Сказка На Ночь II: Имаго

22
18
20
22
24
26
28
30

– В Грифонхарте? Помню, как разгромил там всё. – Морок сжал кулак. – Может и Белла… С Сердцем Уробороса она вполне могла реальность Игры подправить. Патч, так сказать, выпустить, повернув всё в нужную ей сторону.
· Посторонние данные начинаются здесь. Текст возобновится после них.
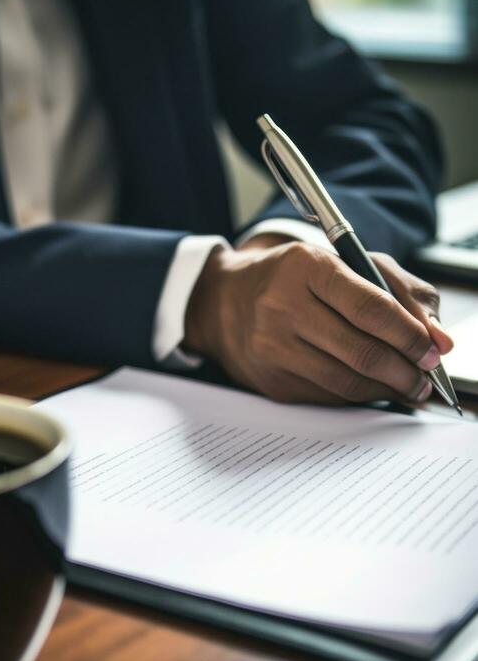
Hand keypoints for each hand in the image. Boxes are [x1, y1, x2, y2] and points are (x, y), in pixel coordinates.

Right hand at [184, 240, 453, 404]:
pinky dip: (359, 396)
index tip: (432, 350)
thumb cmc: (293, 279)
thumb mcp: (344, 263)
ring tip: (407, 386)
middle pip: (362, 352)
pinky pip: (329, 397)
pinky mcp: (271, 382)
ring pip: (347, 382)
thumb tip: (437, 338)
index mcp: (307, 267)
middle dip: (406, 371)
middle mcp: (283, 307)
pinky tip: (371, 388)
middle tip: (425, 377)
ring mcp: (273, 348)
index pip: (370, 307)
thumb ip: (399, 291)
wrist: (223, 303)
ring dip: (387, 390)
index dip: (409, 335)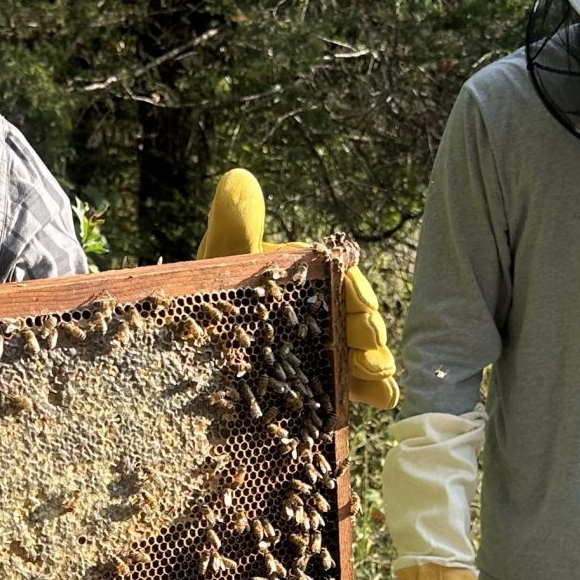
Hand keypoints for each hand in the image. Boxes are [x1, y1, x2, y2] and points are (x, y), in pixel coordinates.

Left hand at [197, 166, 398, 407]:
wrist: (195, 325)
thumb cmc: (214, 280)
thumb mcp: (224, 251)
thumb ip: (237, 221)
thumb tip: (239, 179)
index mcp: (310, 272)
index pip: (341, 278)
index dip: (354, 292)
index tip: (360, 305)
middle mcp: (322, 306)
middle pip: (353, 319)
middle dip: (366, 336)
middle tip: (369, 354)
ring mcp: (321, 342)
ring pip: (355, 352)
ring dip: (372, 366)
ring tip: (380, 382)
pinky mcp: (315, 374)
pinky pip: (344, 381)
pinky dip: (365, 390)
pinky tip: (383, 400)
– Мы тоже так подумали, – оборотень наклонился вперёд, сцепив руки в замок, один в один директор на собеседовании. – Те, кто участвовал в прошлой заварушке с Сердцем, дисквалифицированы: Игроки, вампиры, оборотни. Опять же: магия крови. Ею можно было и свойства существ в Игре изменить, плюс, как ты верно заметил, у неё Сердце… Вот и стали другими люди, вампиры и оборотни. Игроков ей не изменить, поэтому она их уничтожает. Упыри из аристократии деградируют быстрее. Я стареть начал раньше, чем должен.

– Ага. Ещё каких-то пять-шесть десятилетий, и ты лапки склеишь! – усмехнулся Кренг.

– Вот ты обррадуешься, моррда зелёная…

Вампир промолчал.

– Впрочем, даже если и не Белла – я не прочь с ней поквитаться. Если б не она, я б не пропустил всё веселье, – глаза Максима залила тьма.

– Да у нас у всех в ней должок, – ощерился Кренг.

– Это от неё у Люка шрамы? – Макс указал подбородком на оборотня.

– Неудачно побрился, – проворчал тот.

– Это я виноват. Решил остановить войну, поиграть в блаародного хероя. Наверное, после спасения Уробороса от Параллельных ещё не отпустило. Вызвался парламентёром к оборотням, через Люка договаривался, – вампир удлинил когти, – а они решили не упускать возможности убрать боевика Королевы Вампиров.

Он сделал хватающее движение когтями, как кот ловит мышь.

– Чуть не порвали меня…

–… Как Тузики грелку? – хмыкнул Макс.

– Очень точное сравнение. Люк вмешался. Итог: я жив, насколько это слово подходит для нежити, а он – предатель, изгой, отступник. Преследовать не стали, просто изгнали из стаи.

– Ты бы закрыл свой рот, пиявка, – зарычал оборотень.

– Так Лука дар Тоовин – это ты? – перебил его Морок.

– Да, – ответил тот. – Но лучше зови меня Люком.

Чёрные глаза Игрока изучали оборотня. «По виду не скажешь, что он сильно расстраивается. Но ни за что не поверю, что это так. Обречённый на одиночество до смерти, без семьи, без дома. Как с таким грузом жить? Может, все эмоции уже давно перегорели, душа покрылась шрамами так же, как и шкура? Оборотень смог выжить после тех ран, справится и с этими.»

– А почему «Люк»?

– Да я себя так называл, когда маленький был и говорил плохо. И матушка так звала. А потом пристала как кличка. Привык уже.